En 2010, l’Organisation des Nations unies pour l’alimentation et l’agriculture (FAO) estimait à 925 millions le nombre de personnes sous-alimentées. Pourtant, l’auteur est formel : « dans son état actuel l’agriculture mondiale pourrait nourrir 12 milliards d’êtres humains » (p. 13). Alors, il identifie les responsables de cette distribution déséquilibrée et massivement meurtrière. L’Organisation mondiale du commerce, le Fonds monétaire international (FMI) et la Banque mondiale, garants de la libéralisation des marchés, sont selon lui « les trois cavaliers de l’apocalypse de la faim » (p. 175). Cette triade a délibérément laissé des entreprises voraces, telles le marchand de grain Cargill, prendre le contrôle du marché agro-alimentaire. J. Ziegler explique ainsi le caractère systémique de la faim. Ses exemples reflètent une gouvernance économique qui se veut globale et ne prend pas en compte les conséquences dévastatrices au niveau local de ses décisions. L’auteur évoque par exemple l’ordre donné par le FMI à l’État nigérien de se débarrasser de 40 000 tonnes de céréales que ce dernier conservait pour tenter de limiter les famines dues aux effets de la sécheresse, des invasions de criquets ou encore des inondations. La raison de cette injonction : une telle réserve déséquilibrait les marchés.

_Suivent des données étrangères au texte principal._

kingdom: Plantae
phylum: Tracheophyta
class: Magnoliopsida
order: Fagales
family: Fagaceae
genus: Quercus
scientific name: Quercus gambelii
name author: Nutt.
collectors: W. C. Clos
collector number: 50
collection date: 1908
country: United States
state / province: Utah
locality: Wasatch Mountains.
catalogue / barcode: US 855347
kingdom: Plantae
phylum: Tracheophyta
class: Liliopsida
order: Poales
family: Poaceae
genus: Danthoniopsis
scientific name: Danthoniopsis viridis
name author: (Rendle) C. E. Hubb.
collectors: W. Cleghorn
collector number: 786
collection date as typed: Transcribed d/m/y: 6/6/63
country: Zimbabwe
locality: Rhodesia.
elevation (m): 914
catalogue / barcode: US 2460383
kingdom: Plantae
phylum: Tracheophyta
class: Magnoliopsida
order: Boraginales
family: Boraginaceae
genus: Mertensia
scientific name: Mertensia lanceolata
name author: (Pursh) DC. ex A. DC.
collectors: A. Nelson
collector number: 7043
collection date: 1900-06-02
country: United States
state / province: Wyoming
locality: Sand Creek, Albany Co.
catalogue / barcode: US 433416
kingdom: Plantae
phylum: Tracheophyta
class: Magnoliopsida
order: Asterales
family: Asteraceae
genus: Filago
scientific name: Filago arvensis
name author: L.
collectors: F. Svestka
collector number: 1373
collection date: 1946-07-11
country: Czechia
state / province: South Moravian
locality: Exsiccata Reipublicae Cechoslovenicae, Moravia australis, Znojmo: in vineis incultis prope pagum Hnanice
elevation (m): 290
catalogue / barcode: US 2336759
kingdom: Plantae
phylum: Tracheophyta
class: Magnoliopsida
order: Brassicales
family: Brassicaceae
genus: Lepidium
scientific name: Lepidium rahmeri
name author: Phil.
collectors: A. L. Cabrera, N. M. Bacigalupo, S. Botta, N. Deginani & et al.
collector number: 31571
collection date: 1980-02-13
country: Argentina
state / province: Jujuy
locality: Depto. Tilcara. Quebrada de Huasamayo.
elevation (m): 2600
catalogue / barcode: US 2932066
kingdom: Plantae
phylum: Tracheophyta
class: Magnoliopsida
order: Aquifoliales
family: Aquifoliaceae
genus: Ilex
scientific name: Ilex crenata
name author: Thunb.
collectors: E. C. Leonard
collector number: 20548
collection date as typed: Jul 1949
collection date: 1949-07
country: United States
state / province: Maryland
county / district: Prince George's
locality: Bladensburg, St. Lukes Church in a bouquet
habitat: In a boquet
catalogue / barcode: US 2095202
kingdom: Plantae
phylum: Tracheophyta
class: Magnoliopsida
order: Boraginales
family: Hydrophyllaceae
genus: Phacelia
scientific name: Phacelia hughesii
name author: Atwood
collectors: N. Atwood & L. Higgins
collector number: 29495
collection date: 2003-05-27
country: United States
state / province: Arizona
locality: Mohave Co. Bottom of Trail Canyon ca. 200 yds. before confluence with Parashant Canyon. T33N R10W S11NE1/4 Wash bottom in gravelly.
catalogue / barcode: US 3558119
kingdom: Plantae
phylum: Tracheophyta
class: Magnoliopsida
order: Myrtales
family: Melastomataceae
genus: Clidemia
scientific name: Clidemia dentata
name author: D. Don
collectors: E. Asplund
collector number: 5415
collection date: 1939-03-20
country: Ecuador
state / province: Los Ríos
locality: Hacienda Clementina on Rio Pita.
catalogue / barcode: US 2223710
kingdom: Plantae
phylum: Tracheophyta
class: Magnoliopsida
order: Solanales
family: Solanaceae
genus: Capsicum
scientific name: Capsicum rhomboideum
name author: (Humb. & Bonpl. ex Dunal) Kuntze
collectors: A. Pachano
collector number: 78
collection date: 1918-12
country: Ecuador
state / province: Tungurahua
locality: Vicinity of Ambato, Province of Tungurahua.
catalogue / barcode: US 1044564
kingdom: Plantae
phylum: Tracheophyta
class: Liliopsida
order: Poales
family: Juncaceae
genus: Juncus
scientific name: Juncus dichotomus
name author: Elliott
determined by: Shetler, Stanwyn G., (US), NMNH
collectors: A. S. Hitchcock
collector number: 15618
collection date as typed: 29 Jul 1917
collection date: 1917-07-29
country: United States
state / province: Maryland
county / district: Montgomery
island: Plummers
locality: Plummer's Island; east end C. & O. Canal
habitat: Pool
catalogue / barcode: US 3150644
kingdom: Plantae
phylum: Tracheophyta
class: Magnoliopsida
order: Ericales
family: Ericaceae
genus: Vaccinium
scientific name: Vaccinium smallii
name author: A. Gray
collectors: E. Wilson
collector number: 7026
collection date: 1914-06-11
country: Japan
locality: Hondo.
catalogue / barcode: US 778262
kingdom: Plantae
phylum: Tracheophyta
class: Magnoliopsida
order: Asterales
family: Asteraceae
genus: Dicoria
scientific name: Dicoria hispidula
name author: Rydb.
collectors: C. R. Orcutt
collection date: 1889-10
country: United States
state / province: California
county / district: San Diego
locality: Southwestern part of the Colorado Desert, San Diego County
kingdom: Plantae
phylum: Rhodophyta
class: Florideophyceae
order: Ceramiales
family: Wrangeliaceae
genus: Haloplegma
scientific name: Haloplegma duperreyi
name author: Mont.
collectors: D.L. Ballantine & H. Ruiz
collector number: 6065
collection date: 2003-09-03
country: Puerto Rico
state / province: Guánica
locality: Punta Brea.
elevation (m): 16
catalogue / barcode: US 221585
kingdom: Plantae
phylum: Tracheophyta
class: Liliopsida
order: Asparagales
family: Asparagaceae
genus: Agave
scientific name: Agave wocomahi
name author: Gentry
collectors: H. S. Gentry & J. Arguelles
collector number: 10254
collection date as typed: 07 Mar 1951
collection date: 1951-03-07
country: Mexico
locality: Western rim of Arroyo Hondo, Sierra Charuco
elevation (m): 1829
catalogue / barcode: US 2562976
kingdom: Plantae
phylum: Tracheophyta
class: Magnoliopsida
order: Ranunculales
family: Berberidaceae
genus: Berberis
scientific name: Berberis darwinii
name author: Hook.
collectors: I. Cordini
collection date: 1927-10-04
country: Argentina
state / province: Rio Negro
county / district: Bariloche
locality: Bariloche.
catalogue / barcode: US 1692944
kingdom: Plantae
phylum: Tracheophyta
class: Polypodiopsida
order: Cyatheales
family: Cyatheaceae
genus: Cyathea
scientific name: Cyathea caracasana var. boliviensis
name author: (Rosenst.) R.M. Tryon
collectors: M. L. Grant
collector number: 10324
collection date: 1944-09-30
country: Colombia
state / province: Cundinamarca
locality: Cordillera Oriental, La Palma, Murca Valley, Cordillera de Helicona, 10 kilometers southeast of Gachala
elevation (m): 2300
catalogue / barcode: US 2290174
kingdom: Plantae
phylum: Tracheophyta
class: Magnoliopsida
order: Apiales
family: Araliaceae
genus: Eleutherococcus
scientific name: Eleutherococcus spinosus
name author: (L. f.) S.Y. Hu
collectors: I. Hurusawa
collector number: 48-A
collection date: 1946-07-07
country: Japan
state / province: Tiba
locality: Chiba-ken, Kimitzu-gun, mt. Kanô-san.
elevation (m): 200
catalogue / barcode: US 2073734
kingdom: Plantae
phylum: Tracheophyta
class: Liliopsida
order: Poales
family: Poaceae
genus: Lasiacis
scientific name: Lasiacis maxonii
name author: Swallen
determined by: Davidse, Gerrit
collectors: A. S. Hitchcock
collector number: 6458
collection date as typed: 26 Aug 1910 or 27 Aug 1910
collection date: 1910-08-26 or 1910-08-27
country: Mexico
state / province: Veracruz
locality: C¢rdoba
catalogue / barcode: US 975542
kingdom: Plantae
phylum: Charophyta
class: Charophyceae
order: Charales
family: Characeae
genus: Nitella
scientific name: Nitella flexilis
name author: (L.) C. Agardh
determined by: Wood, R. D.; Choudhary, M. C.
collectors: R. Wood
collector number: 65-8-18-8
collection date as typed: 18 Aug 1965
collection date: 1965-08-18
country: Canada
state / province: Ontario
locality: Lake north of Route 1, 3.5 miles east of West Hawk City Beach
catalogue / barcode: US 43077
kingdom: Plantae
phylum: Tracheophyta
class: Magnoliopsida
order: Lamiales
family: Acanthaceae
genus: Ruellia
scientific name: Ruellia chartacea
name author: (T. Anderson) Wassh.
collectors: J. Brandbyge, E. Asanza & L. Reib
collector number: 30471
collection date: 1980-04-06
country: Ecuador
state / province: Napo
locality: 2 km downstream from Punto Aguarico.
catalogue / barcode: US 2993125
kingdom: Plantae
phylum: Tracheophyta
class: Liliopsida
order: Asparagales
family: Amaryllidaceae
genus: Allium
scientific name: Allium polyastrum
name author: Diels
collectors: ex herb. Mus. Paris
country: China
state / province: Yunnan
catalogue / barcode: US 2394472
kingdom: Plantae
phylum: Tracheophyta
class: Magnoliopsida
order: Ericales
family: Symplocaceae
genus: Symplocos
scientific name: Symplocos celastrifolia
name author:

Géopolitique de la Faim fait écho à l’ouvrage intitulé Géographie de la faim, du brésilien Josué de Castro, auteur d’une cinquantaine d’études sur le sujet. Bien qu’on ne puisse douter de l’objectivité des informations que nous livre l’auteur, il est évident qu’il a avant tout voulu, comme J. de Castro avant lui, aborder la question de la faim de façon engagée. Au-delà de l’état des lieux de la situation, il cherche à interpeller et à pousser à la réflexion sur le massacre en cours. J. Ziegler rappelle que certes, « personne n’a faim en Suisse » (p. 85), mais que ce modèle économique sur lequel le confort de certains engendre des dizaines de millions de mort, chaque année. Avec une pointe de cynisme, il met en exergue la nécessité de repenser le système dans son ensemble et de prendre la mesure de la responsabilité que portent nos institutions dans la destruction massive opérée par la faim.